**Exercise data**
=== Section Start ===
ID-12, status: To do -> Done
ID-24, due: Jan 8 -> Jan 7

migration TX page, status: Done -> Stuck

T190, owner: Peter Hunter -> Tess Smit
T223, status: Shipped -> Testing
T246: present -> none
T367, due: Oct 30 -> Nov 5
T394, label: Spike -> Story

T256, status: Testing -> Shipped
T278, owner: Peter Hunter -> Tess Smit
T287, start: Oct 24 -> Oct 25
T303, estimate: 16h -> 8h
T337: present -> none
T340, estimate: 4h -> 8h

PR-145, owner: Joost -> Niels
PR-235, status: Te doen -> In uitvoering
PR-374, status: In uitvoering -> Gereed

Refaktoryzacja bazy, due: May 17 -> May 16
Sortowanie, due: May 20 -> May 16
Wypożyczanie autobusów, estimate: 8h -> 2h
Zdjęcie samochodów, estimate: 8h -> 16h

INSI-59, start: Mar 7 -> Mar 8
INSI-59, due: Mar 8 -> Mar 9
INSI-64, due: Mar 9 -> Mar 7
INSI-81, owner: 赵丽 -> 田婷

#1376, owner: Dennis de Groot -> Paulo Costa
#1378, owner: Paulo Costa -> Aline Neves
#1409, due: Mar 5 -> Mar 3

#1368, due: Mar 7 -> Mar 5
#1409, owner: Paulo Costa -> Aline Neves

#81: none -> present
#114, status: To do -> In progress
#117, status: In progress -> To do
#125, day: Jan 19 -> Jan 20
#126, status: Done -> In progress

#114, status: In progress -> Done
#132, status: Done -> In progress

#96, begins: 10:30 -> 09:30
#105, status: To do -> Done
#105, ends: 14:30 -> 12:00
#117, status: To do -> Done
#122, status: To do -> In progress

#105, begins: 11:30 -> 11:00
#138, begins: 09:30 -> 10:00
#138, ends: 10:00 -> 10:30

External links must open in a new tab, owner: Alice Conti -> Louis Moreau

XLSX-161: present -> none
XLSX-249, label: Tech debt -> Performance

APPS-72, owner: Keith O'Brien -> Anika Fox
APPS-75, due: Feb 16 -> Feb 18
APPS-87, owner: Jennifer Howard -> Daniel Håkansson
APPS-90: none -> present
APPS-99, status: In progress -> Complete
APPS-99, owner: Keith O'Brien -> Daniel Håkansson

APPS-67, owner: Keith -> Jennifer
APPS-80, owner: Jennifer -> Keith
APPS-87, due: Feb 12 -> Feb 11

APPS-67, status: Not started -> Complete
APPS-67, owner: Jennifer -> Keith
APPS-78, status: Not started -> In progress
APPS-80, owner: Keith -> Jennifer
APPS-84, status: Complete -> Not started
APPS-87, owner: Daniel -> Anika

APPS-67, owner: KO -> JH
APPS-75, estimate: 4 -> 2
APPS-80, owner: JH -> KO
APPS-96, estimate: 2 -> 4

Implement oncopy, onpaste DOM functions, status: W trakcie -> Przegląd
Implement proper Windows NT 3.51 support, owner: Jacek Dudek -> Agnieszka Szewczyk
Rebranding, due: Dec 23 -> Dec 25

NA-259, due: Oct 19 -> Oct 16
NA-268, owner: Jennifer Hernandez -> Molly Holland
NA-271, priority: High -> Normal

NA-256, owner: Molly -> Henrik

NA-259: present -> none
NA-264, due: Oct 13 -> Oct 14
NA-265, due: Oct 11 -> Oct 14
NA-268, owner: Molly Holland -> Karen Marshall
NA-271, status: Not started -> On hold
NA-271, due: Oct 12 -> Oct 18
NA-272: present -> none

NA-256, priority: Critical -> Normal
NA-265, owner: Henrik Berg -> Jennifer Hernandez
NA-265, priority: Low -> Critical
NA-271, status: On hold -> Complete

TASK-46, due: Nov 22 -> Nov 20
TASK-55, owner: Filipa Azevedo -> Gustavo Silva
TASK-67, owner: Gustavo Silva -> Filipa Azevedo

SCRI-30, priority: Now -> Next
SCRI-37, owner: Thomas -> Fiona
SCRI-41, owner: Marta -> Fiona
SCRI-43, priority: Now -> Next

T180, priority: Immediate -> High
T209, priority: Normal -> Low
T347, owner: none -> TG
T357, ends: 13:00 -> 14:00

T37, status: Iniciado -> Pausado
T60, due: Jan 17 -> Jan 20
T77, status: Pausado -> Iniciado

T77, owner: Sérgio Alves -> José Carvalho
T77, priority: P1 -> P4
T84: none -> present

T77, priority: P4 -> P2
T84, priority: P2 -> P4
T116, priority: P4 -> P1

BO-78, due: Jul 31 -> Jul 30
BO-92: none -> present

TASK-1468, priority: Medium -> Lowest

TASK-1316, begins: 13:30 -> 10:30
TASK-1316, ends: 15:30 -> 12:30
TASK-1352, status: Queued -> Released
=== Section End ===
Every entry above needs to be copied exactly.

ID-12, status: To do -> Done
ID-24, due: Jan 8 -> Jan 7

migration TX page, status: Done -> Stuck

T190, owner: Peter Hunter -> Tess Smit
T223, status: Shipped -> Testing
T246: present -> none
T367, due: Oct 30 -> Nov 5
T394, label: Spike -> Story

T256, status: Testing -> Shipped
T278, owner: Peter Hunter -> Tess Smit
T287, start: Oct 24 -> Oct 25
T303, estimate: 16h -> 8h
T337: present -> none
T340, estimate: 4h -> 8h

PR-145, owner: Joost -> Niels
PR-235, status: Te doen -> In uitvoering
PR-374, status: In uitvoering -> Gereed

Refaktoryzacja bazy, due: May 17 -> May 16
Sortowanie, due: May 20 -> May 16
Wypożyczanie autobusów, estimate: 8h -> 2h
Zdjęcie samochodów, estimate: 8h -> 16h

INSI-59, start: Mar 7 -> Mar 8
INSI-59, due: Mar 8 -> Mar 9
INSI-64, due: Mar 9 -> Mar 7
INSI-81, owner: 赵丽 -> 田婷

#1376, owner: Dennis de Groot -> Paulo Costa
#1378, owner: Paulo Costa -> Aline Neves
#1409, due: Mar 5 -> Mar 3

#1368, due: Mar 7 -> Mar 5
#1409, owner: Paulo Costa -> Aline Neves

#81: none -> present
#114, status: To do -> In progress
#117, status: In progress -> To do
#125, day: Jan 19 -> Jan 20
#126, status: Done -> In progress

#114, status: In progress -> Done
#132, status: Done -> In progress

#96, begins: 10:30 -> 09:30
#105, status: To do -> Done
#105, ends: 14:30 -> 12:00
#117, status: To do -> Done
#122, status: To do -> In progress

#105, begins: 11:30 -> 11:00
#138, begins: 09:30 -> 10:00
#138, ends: 10:00 -> 10:30

External links must open in a new tab, owner: Alice Conti -> Louis Moreau

XLSX-161: present -> none
XLSX-249, label: Tech debt -> Performance

APPS-72, owner: Keith O'Brien -> Anika Fox
APPS-75, due: Feb 16 -> Feb 18
APPS-87, owner: Jennifer Howard -> Daniel Håkansson
APPS-90: none -> present
APPS-99, status: In progress -> Complete
APPS-99, owner: Keith O'Brien -> Daniel Håkansson

APPS-67, owner: Keith -> Jennifer
APPS-80, owner: Jennifer -> Keith
APPS-87, due: Feb 12 -> Feb 11

APPS-67, status: Not started -> Complete
APPS-67, owner: Jennifer -> Keith
APPS-78, status: Not started -> In progress
APPS-80, owner: Keith -> Jennifer
APPS-84, status: Complete -> Not started
APPS-87, owner: Daniel -> Anika

APPS-67, owner: KO -> JH
APPS-75, estimate: 4 -> 2
APPS-80, owner: JH -> KO
APPS-96, estimate: 2 -> 4

Implement oncopy, onpaste DOM functions, status: W trakcie -> Przegląd
Implement proper Windows NT 3.51 support, owner: Jacek Dudek -> Agnieszka Szewczyk
Rebranding, due: Dec 23 -> Dec 25

NA-259, due: Oct 19 -> Oct 16
NA-268, owner: Jennifer Hernandez -> Molly Holland
NA-271, priority: High -> Normal

NA-256, owner: Molly -> Henrik

NA-259: present -> none
NA-264, due: Oct 13 -> Oct 14
NA-265, due: Oct 11 -> Oct 14
NA-268, owner: Molly Holland -> Karen Marshall
NA-271, status: Not started -> On hold
NA-271, due: Oct 12 -> Oct 18
NA-272: present -> none

NA-256, priority: Critical -> Normal
NA-265, owner: Henrik Berg -> Jennifer Hernandez
NA-265, priority: Low -> Critical
NA-271, status: On hold -> Complete

TASK-46, due: Nov 22 -> Nov 20
TASK-55, owner: Filipa Azevedo -> Gustavo Silva
TASK-67, owner: Gustavo Silva -> Filipa Azevedo

SCRI-30, priority: Now -> Next
SCRI-37, owner: Thomas -> Fiona
SCRI-41, owner: Marta -> Fiona
SCRI-43, priority: Now -> Next

T180, priority: Immediate -> High
T209, priority: Normal -> Low
T347, owner: none -> TG
T357, ends: 13:00 -> 14:00

T37, status: Iniciado -> Pausado
T60, due: Jan 17 -> Jan 20
T77, status: Pausado -> Iniciado

T77, owner: Sérgio Alves -> José Carvalho
T77, priority: P1 -> P4
T84: none -> present

T77, priority: P4 -> P2
T84, priority: P2 -> P4
T116, priority: P4 -> P1

BO-78, due: Jul 31 -> Jul 30
BO-92: none -> present

TASK-1468, priority: Medium -> Lowest

TASK-1316, begins: 13:30 -> 10:30
TASK-1316, ends: 15:30 -> 12:30
TASK-1352, status: Queued -> Released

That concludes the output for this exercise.